# Atlantic 4-4-2 progress



## Patrick (May 10, 2014)

Hi Guy's and Gal's if we have some, the progress so far has been pretty good but need to wind down fore the summer. A lot of projects to do and finish outside so the Atlantic will be put on the back shelf for a while. Thought I would post some progress pictures since I haven't been on for a while. 
Pat


----------



## ScrapMetal (May 10, 2014)

Sweet looking project!  Any more pics or details?  Did you start with castings?  Where'd you get them?

Curious,

-Ron


----------



## itsme_Bernie (May 10, 2014)

Wow Pat!  That's beautiful!  Is that part operational yet?



Bernie


----------



## Patrick (May 11, 2014)

Ron, I bought the castings from a guy in New Jersey who I think tried to start this project but gave up on it either because of the cost or the lack of drawing to machine the parts. The castings were a Yankee Friends set from before or just after the 2nd world war. There are some castings I don't have like the smokebox cover and some of the bronze castings for the crossheads etc. Doesn't matter, I'll machine them out of bar stock and try to make them look as much like a casting as I can.

···

Set of tasks:
(A) In the Atlantic 4-4-2 thread, who did Patrick buy the castings from?
(B) Write the next part of the Atlantic 4-4-2 forum thread, picking up after its last post.
The entries that follow have no connection to the forum thread.

Information shown:
···

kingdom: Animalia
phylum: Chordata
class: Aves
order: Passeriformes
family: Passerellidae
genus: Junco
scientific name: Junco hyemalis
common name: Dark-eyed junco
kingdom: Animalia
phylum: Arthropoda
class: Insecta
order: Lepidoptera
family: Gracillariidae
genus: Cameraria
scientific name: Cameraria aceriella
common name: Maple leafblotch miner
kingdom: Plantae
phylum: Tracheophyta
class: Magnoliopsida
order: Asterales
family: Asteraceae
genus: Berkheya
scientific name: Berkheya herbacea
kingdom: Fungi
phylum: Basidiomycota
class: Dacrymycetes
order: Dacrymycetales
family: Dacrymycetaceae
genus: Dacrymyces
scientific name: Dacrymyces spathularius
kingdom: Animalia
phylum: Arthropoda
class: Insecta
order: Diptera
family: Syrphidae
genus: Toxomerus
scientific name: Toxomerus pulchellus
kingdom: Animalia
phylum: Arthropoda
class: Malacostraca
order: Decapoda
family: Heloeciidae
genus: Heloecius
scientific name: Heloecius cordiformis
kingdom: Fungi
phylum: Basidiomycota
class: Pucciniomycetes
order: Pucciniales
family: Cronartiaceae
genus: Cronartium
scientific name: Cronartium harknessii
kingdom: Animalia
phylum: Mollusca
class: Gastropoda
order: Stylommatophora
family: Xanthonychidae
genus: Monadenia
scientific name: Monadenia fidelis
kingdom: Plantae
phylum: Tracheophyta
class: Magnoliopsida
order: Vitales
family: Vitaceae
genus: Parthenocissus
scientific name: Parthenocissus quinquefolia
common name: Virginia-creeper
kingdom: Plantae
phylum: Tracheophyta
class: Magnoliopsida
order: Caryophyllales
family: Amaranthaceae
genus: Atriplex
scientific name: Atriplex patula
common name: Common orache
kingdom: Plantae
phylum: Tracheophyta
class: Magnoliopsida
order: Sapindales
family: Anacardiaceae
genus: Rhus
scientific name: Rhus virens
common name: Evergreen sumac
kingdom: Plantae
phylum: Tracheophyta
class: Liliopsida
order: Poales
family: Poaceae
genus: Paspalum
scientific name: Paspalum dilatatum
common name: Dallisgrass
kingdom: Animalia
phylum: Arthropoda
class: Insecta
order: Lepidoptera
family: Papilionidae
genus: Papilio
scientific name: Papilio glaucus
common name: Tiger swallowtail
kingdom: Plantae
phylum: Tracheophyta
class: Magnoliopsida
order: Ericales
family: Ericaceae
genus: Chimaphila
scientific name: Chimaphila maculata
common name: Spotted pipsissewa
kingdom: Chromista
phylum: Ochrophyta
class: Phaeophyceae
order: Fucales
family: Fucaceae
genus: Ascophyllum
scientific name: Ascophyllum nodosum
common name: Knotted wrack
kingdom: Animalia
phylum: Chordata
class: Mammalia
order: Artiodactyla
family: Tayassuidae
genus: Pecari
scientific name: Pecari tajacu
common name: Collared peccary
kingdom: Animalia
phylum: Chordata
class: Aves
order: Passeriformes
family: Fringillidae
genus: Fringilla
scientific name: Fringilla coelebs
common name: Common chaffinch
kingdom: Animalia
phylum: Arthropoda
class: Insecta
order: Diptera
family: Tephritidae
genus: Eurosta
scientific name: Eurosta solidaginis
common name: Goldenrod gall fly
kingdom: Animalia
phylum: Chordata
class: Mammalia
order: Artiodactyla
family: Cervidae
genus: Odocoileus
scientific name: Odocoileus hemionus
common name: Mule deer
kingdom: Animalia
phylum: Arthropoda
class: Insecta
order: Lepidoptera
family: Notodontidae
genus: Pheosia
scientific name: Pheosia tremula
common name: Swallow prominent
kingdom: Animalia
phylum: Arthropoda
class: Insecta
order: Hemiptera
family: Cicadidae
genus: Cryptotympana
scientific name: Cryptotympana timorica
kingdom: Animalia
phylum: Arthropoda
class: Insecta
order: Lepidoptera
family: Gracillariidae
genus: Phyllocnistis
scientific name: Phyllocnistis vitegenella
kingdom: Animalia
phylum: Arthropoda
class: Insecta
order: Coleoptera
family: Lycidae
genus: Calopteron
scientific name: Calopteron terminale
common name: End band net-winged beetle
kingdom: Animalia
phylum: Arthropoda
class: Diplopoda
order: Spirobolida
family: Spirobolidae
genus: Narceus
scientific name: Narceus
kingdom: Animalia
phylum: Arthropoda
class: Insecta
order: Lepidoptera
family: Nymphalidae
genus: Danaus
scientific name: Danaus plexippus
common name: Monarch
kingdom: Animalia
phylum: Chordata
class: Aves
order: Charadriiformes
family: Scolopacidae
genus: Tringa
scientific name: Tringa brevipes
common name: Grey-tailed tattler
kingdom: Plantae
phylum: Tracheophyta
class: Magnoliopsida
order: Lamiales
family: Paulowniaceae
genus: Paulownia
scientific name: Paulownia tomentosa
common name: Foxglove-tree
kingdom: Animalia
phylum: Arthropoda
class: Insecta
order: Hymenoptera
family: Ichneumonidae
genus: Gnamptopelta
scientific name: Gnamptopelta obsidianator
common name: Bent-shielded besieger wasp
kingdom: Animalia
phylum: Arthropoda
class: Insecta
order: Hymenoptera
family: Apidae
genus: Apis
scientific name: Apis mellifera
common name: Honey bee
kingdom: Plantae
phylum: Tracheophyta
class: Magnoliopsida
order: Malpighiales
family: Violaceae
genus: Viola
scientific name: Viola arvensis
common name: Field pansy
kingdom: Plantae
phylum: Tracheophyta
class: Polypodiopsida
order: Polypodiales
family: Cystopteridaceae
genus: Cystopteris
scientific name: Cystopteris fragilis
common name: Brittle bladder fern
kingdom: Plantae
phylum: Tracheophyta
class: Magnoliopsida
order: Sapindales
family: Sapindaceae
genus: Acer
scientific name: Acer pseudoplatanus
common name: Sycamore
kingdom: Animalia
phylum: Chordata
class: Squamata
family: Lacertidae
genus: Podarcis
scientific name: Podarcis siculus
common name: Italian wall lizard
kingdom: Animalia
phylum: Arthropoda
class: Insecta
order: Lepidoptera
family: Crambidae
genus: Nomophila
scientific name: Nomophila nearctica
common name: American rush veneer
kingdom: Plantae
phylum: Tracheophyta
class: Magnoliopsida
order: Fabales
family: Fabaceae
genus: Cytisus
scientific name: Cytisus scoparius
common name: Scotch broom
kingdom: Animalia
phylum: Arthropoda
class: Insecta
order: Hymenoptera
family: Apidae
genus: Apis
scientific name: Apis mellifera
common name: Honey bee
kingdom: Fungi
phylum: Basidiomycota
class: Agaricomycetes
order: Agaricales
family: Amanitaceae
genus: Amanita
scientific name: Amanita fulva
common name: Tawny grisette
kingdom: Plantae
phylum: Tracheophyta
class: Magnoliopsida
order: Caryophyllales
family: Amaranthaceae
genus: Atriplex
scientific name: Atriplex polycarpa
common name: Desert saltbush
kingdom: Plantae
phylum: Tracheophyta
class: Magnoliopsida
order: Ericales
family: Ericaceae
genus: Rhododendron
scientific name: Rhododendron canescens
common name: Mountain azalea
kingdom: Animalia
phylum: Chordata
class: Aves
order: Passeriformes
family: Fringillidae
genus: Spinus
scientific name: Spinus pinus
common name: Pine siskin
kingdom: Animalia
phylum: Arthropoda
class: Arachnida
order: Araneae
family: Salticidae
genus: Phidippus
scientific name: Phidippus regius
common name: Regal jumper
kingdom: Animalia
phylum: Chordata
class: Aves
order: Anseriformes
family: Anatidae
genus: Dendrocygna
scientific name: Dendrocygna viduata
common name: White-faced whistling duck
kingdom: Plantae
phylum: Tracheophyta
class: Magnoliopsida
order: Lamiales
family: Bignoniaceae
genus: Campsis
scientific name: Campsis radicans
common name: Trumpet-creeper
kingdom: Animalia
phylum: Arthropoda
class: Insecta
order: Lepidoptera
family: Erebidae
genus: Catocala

···

Answers provided:
(A) A guy in New Jersey.

(B)
I have generated probably 40 detail drawings off of the assembly drawings from Yankee Friends and still have maybe another 40-50 drawings to make. The assembly drawings were done by Lester Friend and are really good and very accurate as I scale them to make the piece parts drawings. The nice thing about CAD is you can fit the pieces together on the PC and make adjustments if needed before you cut metal .

 Bernie, I still have to finish the Baker valve gear linkage and main rods to see what kind of issues I may run into with the steam chests and cylinders. Hopefully things will go well on the first time around. Things may have to wait till fall though, Ma has a honey do list for the summer.

Thanks Guy's


----------



## chuckorlando (May 11, 2014)

That looks great.


----------



## 12bolts (May 11, 2014)

Yeah thats fantastic work.
Are the castings aluminium or ....? Those brass tyres look good.
What about the chassis rails, did you cut them out of flat plate?

Cheers Phil


----------



## Patrick (Jul 25, 2014)

Patrick said:


> Hi Guy's and Gal's if we have some, the progress so far has been pretty good but need to wind down fore the summer. A lot of projects to do and finish outside so the Atlantic will be put on the back shelf for a while. Thought I would post some progress pictures since I haven't been on for a while.
> Pat



Just a short update on my progress with this 4-4-2, getting some time to get out to the shop so I thought I would post another progress picture. I have one side of the drive assembly running on air with a temporary main rod and a temporary eccentric crank. Once I get the other side running, I'll finalize the rods, clean up the moveable components and disassemble the drive assembly. Then it's back to work on the brake system, water pump, front truck and rear wheel assembly.
Regards


----------



## george wilson (Jul 28, 2014)

What brass tires? Brass tires would very soon increase a bit in diameter from running on the rails,and would fly off.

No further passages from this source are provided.